Une chronique politique sans parti pris

L’éthique comme cache misère du politiquement correct

Le 13 février la Commission Nationale d’Ethique (CNE) a présenté sa position sur la procréation médicalement assistée: elle admet le don d’ovule et d’embryon, le diagnostic préimplantatoire y compris pour détecter la trisomie, le don de sperme pour les femmes seules et les couples d’homosexuelles, les «bébés sauveurs», voire (oh panique!) les mères porteuses. Toutes ces interventions médicales sont interdites par la loi actuelle en Suisse et largement pratiquées à l’étranger.
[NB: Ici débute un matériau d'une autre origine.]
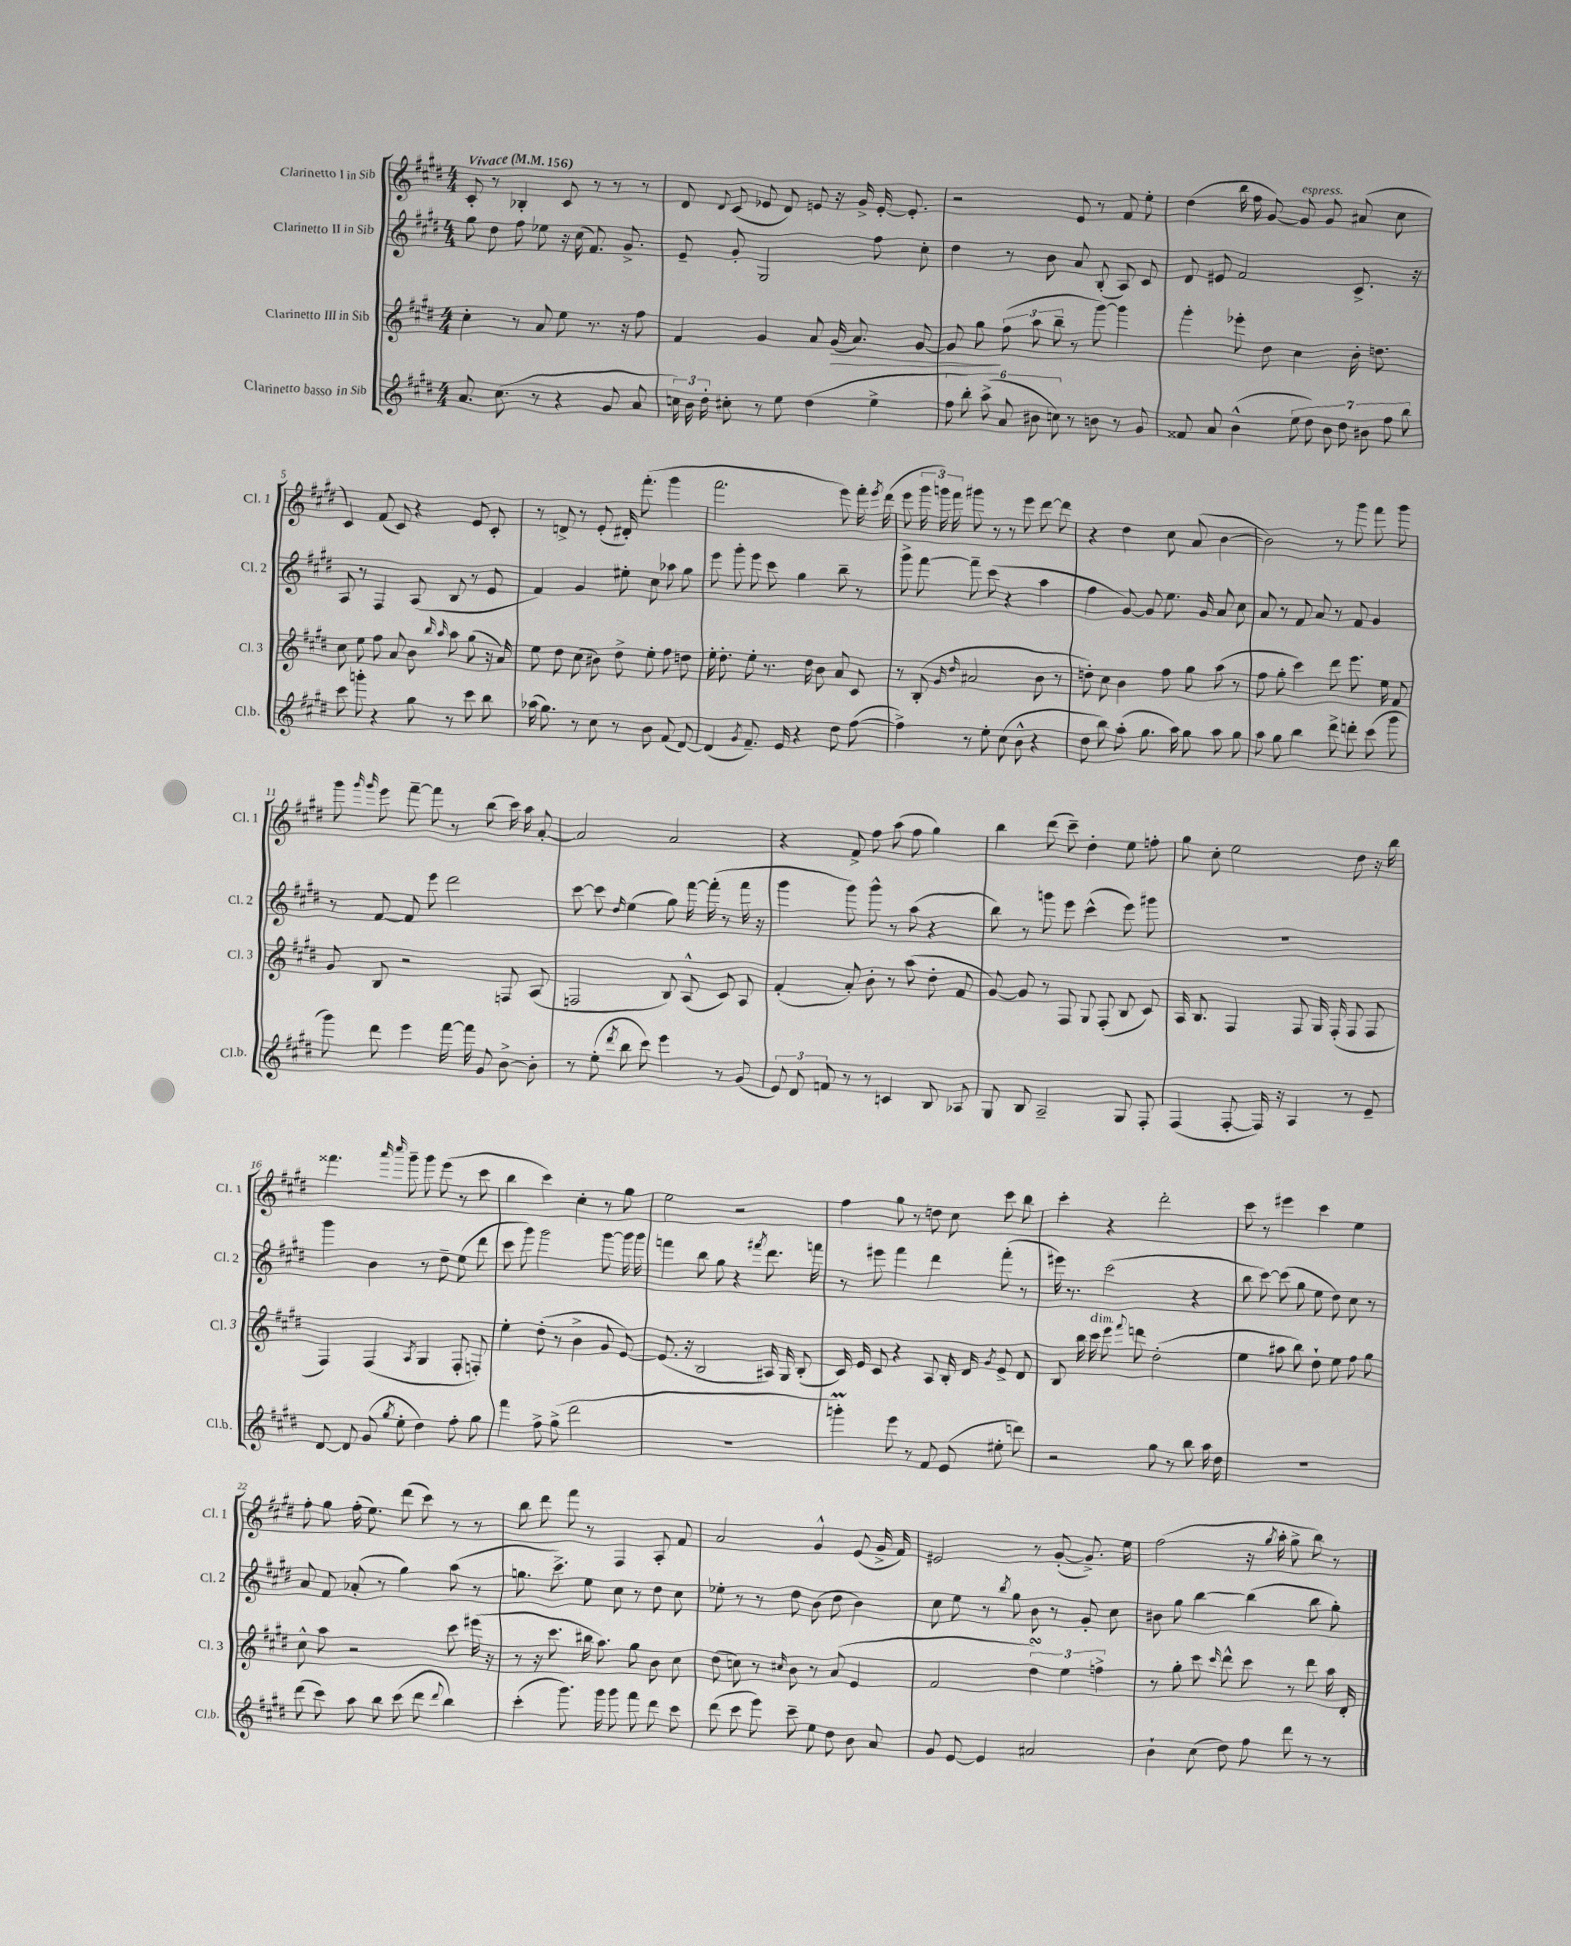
<<
\new StaffGroup <<
\new Staff = "s0" \with { instrumentName = "Clarinetto I in Sib" shortInstrumentName = "Cl. 1" } {
    \clef treble \key e \major \numericTimeSignature \time 4/4 \tempo "Vivace" 4 = 156
    \autoBeamOff cis'8-. r8 bes4-. cis'8 r8 r8 r8 |
    dis'8 \appoggiatura { dis'8 } cis'8( ees'8 dis'8) e'8 r16 gis'16-> e'16~-. e'8.-. |
    r2 e'8 r8 fis'8 e''8-. |
    dis''4( b''16 fis''16 gis'8~) gis'8^\markup { \italic "espress." } gis'8 ais'8( cis''8 |
    cis'4) fis'8( cis'8) r4 e'8 cis'8-. |
    r8 d'8-> r8 e'8-.( dis'16-.) fis'''8.-.( gis'''4 |
    fis'''2. e'''8) fis'''16-. \acciaccatura { e'''8 } dis'''16( |
    e'''8 \tuplet 3/2 { gis'''16 g'''16) fis'''16 } gis'''8 r8 r8 e'''8 dis'''8~ dis'''8 |
    r4 dis''4 cis''8 a'8( b'4~ |
    b'2) r8 gis'''8 fis'''8 gis'''8 |
    gis'''8 \grace { gis'''16 gis'''16 } e'''8 fis'''8~-- fis'''8 r8 b''8( cis'''16) a''16 a'8~-. |
    a'2 a'2 |
    r4 fis'8-> fis''8 a''8( fis''8 gis''4) |
    b''4 dis'''8( cis'''8--) dis''4-. e''8 f''8-. |
    gis''8 cis''8-. e''2 dis''8 r16 b''16 |
    fisis'''4. \grace { a'''16 cis''''16 } gis'''8-- gis'''8 e'''8( r8 cis'''8 |
    b''4 cis'''4) cis''4-. r8 gis''8 |
    e''2 r2 |
    fis''4 gis''8 r8 d''8 cis''8 cis'''8 b''8 |
    cis'''4-. r4 dis'''2-. |
    cis'''8 r8 eis'''4 cis'''4 e''4 |
    fis''8-. gis''8 fis''16-.( e''8.) dis'''8( cis'''8) r8 r8 |
    b''8 dis'''8 fis'''8 r8 fis4 a8-. fis'8 |
    a'2 gis'4-^ e'8( gis'16-> fis'16) |
    eis'2 r8 gis'8~-.( gis'8.->) e''16 |
    fis''2( r16 \acciaccatura { gis''8 } a''16-. gis''8-> b''8) r8 \bar "|." |
}
\new Staff = "s1" \with { instrumentName = "Clarinetto II in Sib" shortInstrumentName = "Cl. 2" } {
    \clef treble \key e \major \numericTimeSignature \time 4/4
    \autoBeamOff gis''8 dis''8 fis''8 ees''8 r16 cis''16( fis'8.) gis'8.-> |
    e'8-- gis'8-. gis2 fis''8 cis''8-. |
    dis''4 r8 b'8 a'8 b8-.( a8) cis'8 |
    dis'8 eis'8 fis'2 cis'8.-> r16 |
    a8 r8 fis4 a8( b8 r8 e'8 |
    fis'4) gis'4 eis''8-. cis''8 aes''8 gis''8 |
    e'''8 gis'''8-. e'''8 cis'''8 gis''4 b''8-- r8 |
    gis'''8-> fis'''8~ fis'''8-- cis'''8( r4 a''4 |
    fis''4 gis'8~) gis'8 e''8. gis'16 a'8 cis''8 |
    a'8 r8 fis'8 a'8 r8 fis'8 gis'4 |
    r8 fis'8~ fis'8 e'''8 dis'''2 |
    cis'''8~ cis'''8 \grace { dis''16 } e''4( gis''8) fis'''16~ fis'''16-.( r8 fis'''16 r16 |
    gis'''4 gis'''8) gis'''8-^ r8 a''8( r4 |
    b''8) r8 g'''8 e'''8 cis'''4-^( e'''8) gis'''8 |
    R1 |
    gis'''4 b'4 r8 dis''8-- e''8( dis'''8 |
    cis'''8 gis'''8) gis'''2 gis'''8~ gis'''16 gis'''16 |
    f'''4 b''8 gis''8 r4 \acciaccatura { fis'''8 } dis'''8. f'''16 |
    r8 eis'''8 fis'''4 dis'''4 fis'''8-.( r8 |
    eis'''16) r8. cis'''2( r4 |
    b''8 cis'''8~) cis'''8( gis''8 e''8 dis''8) cis''8 r8 |
    a'8 fis'8 aes'8-.( r8 gis''4) a''8( r8 |
    g''8. cis'''8.->) e''8 cis''8 r8 dis''8 cis''8 |
    ees''8-. r8 r8 dis''8 b'8( dis''8 b'4) |
    cis''8 e''8 r8 \acciaccatura { b''8 } gis''8 b'8 r8 gis'8-. cis''8 |
    bis'8 gis''8 b''4~ b''4( b''8 gis''8-.) \bar "|." |
}
\new Staff = "s2" \with { instrumentName = "Clarinetto III in Sib" shortInstrumentName = "Cl. 3" } {
    \clef treble \key e \major \numericTimeSignature \time 4/4
    \autoBeamOff cis''4-. r8 a'8 e''8 r8. r16 fis''8 |
    fis'4 gis'4 a'8 gis'16\>( a'8.) gis'8~ |
    gis'8 gis''8\! \tuplet 3/2 { fis''8( a''8 b''8-- } r8 gis'''8~) gis'''4 |
    gis'''4-. ees'''8-. dis''8 cis''4 b'16-. d''8. |
    cis''8 e''8 fis''8 a'8 b'8 \grace { b''16 a''16 } a''8 gis''8( r16 a'16) |
    e''8 dis''8 cis''8( bis'8) dis''8-> e''8-. fis''8 d''8 |
    e''16-. dis''8.-. e''8-. r8. dis''16 b'8 a'8 cis'8 |
    r8 b8-.( \grace { gis'16 dis''16 } ais'2 b'8 r8 |
    d''8-.) cis''8 b'4 fis''8 gis''8 a''8( r8 |
    fis''8 gis''8-. cis'''4) dis'''8 e'''8. e''16 fis'8 |
    gis'8 b8 r2 f8 a8( |
    f2 b8) a8-^( cis'8) a8 |
    fis'4-.( a'8-.) b'8-. r8 a''8( dis''8-. fis'8 |
    gis'8~) gis'8 r8 fis8 gis8 fis8-.( b8 cis'8) |
    a16 b8. fis4 fis8 gis16 fis16-.( fis8 fis8 |
    fis4) fis4( \acciaccatura { a8 } gis4 fis8-. f8-.) |
    e''4-. dis''8-.( r8 b'4-> gis'8 e'8~) |
    e'8.( r16 b2 ais16) gis16 b8-.( |
    cis'16) e'16 cis'8 r4 a8 b16-. dis'16 \acciaccatura { gis'8 } e'8-> dis'8 |
    b8 b''16 cis'''16^\markup { \italic "dim." } e'''8 \appoggiatura { fis'''8 } d'''8 dis''2-.( |
    e''4 ais''8 b''8) dis''8-! e''8 fis''8 gis''8 |
    cis''8-^ a''8 r2 cis'''8 eis'''16( r16 |
    r8 r16 cis'''8. bis''16 a''8.) gis''8 b'8 cis''8 |
    dis''8( c''8) r8 \grace { cis''16 } b'8 r8 a'8( e'4 |
    fis'2 \tuplet 3/2 { dis''4\turn) e''4 f''4-> } |
    r8 gis''8-. cis'''8 \grace { cis'''16 } dis'''8-^ cis'''8 r8 dis'''8 a''16 dis'16-. \bar "|." |
}
\new Staff = "s3" \with { instrumentName = "Clarinetto basso in Sib" shortInstrumentName = "Cl.b." } {
    \clef treble \key e \major \numericTimeSignature \time 4/4
    \autoBeamOff a'8. cis''8.( r8 r4 gis'8 a'8 |
    \tuplet 3/2 { c''16) b'16 dis''16-. } cis''8-. r8 e''8 dis''4( e''4-> |
    \tuplet 6/4 { fis''8 b''8-.) a''8->( a'8 bis'8 c''8) } r8 b'8 r8 gis'8 |
    fisis'8 a'8 b'4-^( \tuplet 7/4 { e''8 dis''8) b'8 dis''8 bis'8 fis''8 b''8 } |
    cis'''8 g'''8-. r4 gis''8 r8 cis'''8 b''8 |
    aes''16( gis''8.) r8 cis''8 r8 b'8 fis'8( dis'8~) |
    dis'4( \acciaccatura { gis'8 } fis'8.--) e'16 r4 dis''8 fis''8~( |
    fis''4->) r8 e''8-. cis''8( b'8-^ r4 |
    dis''8 b''8) a''8-.( gis''8. a''16) gis''8 a''8 gis''8 |
    a''8 gis''8 b''4 dis'''8-> d'''8-. cis'''8( gis'''8 |
    gis'''8) dis'''8 e'''4 fis'''16~ fis'''16 gis'8 b'8~-> b'8-. |
    r8 e''8-.( \acciaccatura { dis'''8 } b''8 cis'''8) e'''4 r8 gis'8( |
    \tuplet 3/2 { e'8) dis'8 f'8 } r8 r8 c'4 b8 aes8 |
    gis8 b8 a2-- gis8 fis8-. |
    fis4( fis8~-. fis16) r16 a4 r8 e'8-- |
    dis'8~ dis'8 gis'8( \acciaccatura { gis''8 } e''8-. dis''4) fis''8-. gis''8 |
    fis'''4 fis''8-> gis''8->( dis'''2 |
    R1 |
    g'''4-.\prall) e'''8 r8 fis'8 e'8( eis''8-. d'''8) |
    r2 gis''8 r8 b''8 a''16 dis''16 |
    R1 |
    dis'''8( cis'''8) a''8 b''8 cis'''8( dis'''8 \appoggiatura { dis'''8 } b''4) |
    cis'''4-.( gis'''8.) gis'''16 gis'''8 fis'''8 dis'''8 cis'''8 |
    dis'''8( cis'''8 e'''8) cis'''8-- e''8 dis''8 b'8 a'8 |
    gis'8 e'8~ e'4 ais'2 |
    b'4-! cis''8( dis''8) fis''8 dis'''8 r8 r8 \bar "|." |
}
>>
>>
En même temps, le Conseil fédéral est engagé dans une révision de la loi sur la procréation médicalement assistée datant de 1998, mais cette révision se situe bien deçà de ce que propose la CNE. Concurremment une initiative parlementaire de votre serviteur, autorisant le don d’ovule, a été largement soutenue en janvier 2014 par la commission compétente du Conseil national, après de multiples refus antérieurs à une toute aussi large majorité du Parlement. Bref, la ligne de front s’est mise en mouvement. Ce qui était rejeté avec horreur voici quinze ans comme «contraire à la Nature», devient d’un coup «éthiquement» recommandable. Il n’est plus tolérable de ne pas soigner les gens avec tous les moyens possibles pour se conformer à une éthique, considérée encore récemment comme un impératif catégorique.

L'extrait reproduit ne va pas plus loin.